Usernameblankface@lemmy.world · edit-2 11 months ago

Bing does not understand the word "subtle"

j4k3@lemmy.world · 11 months ago

I never play with proprietary AI like this, so I don’t know this model, but I have many image diffusion models I run offline.

I don’t know how experienced you are with prompting, but making a few assumptions…

Shift how you think about prompting for an image. Think of the prompt like you are addressing an entity like an roleplaying with a LLM. If you really get to know a LLM with roleplaying, you’ll learn that the model is trying to satisfy the fundamental needs of every character involved including the one you play. It is doing all of this within the limits it has assumed (or have been described) for each character.

Image diffusion works in much the same way. The prompt is talking to something akin to a roleplaying entity that can only respond by generating an image, but it is still a dynamic and emotional entity. When you say it “does not understand the word subtle” that is likely not the case. There is a configuration setting (that may or may not be available to you) that tells the model how strongly to follow the prompt. If you try and make this too strong of a setting, you’ll get terrible results. If you explore this in detail you may notice these responses are like a vindictive little child retaliating from being punished unfairly. You must allow the entity their own sense of creative collaboration for their own satisfaction.

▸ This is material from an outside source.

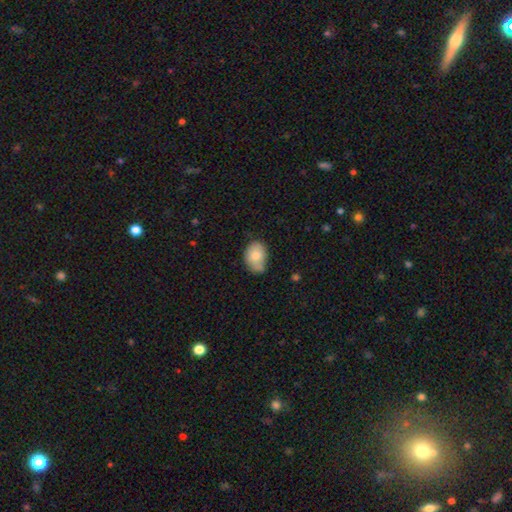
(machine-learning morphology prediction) Smooth or featured? Predicted: smooth (p=0.79). How rounded? Predicted: in between (p=0.70). Merging? Predicted: none (p=0.49).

If you really want subtlety, the key is to describe what you really want with more passion and flair. There is a major emotional element to this and it really requires the user exploring their own inner emotions on never before explored levels of thought needed to communicate their ideas with more verbosity.

I only learned this because I connected a text roleplaying model to an image diffusion model in software someone else wrote and I modified. I monitored how the images were generated and noticed it was simply long text. I started observing the effect in detail and that lead me here.

You can write a few keywords into an image prompt and it will try and create an emotional story to fill in the gaps, but you need to describe how the image makes you feel and why if you really want specificity in detail. This is hard to do IMO and it takes a lot of practice along with a willingness to explore things like why you like a “subtle Hawaiian shirt” or what subtle really means in less subjective terms.

Usernameblankface@lemmy.world · edit-2 11 months ago

Hmm. Using Bing, I definitely do not have access to settings, I can only change my input to be longer and more descriptive of my idea.

In Bing Image Creator, DAL-E 3

Prompt: a Hawaiian shirt with a normal palm trees, bright colored flower blooms, and white background design. Artfully and playfully hidden in the white spaces and among the loud colors are many subtle, small, hidden hotwheels logos, designed to catch the eye on closer observation, but hidden at first glance.

It seems to have taken Hot Wheels as meaning the cars rather than the logos. But it’s a lot better!